## Job item
All lines from the one containing "G04 APERTURE END LIST*" through the end of the data below must be reproduced exactly, and no others.

## The records
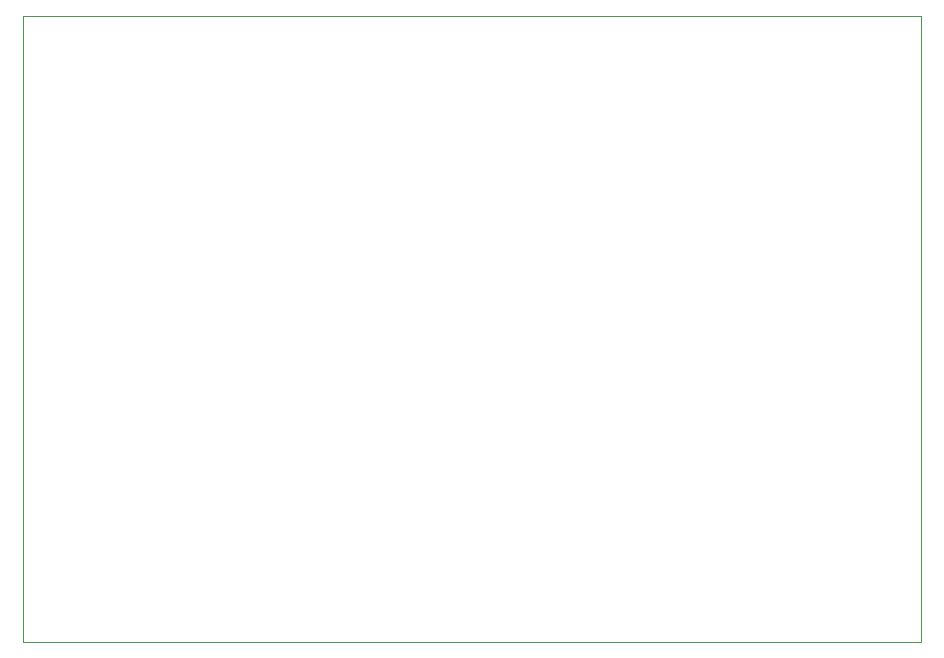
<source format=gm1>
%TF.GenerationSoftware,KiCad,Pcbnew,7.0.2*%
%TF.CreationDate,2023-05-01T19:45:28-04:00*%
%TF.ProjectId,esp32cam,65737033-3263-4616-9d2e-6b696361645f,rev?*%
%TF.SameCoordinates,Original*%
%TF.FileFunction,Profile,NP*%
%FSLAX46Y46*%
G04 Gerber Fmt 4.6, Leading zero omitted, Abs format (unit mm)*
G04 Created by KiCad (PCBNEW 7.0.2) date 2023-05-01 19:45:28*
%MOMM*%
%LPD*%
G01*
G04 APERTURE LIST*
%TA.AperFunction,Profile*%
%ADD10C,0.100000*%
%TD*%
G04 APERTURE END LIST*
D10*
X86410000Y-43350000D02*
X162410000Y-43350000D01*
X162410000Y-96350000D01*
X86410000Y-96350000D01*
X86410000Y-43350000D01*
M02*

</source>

## Answer below
G04 APERTURE END LIST*
D10*
X86410000Y-43350000D02*
X162410000Y-43350000D01*
X162410000Y-96350000D01*
X86410000Y-96350000D01*
X86410000Y-43350000D01*
M02*

</source>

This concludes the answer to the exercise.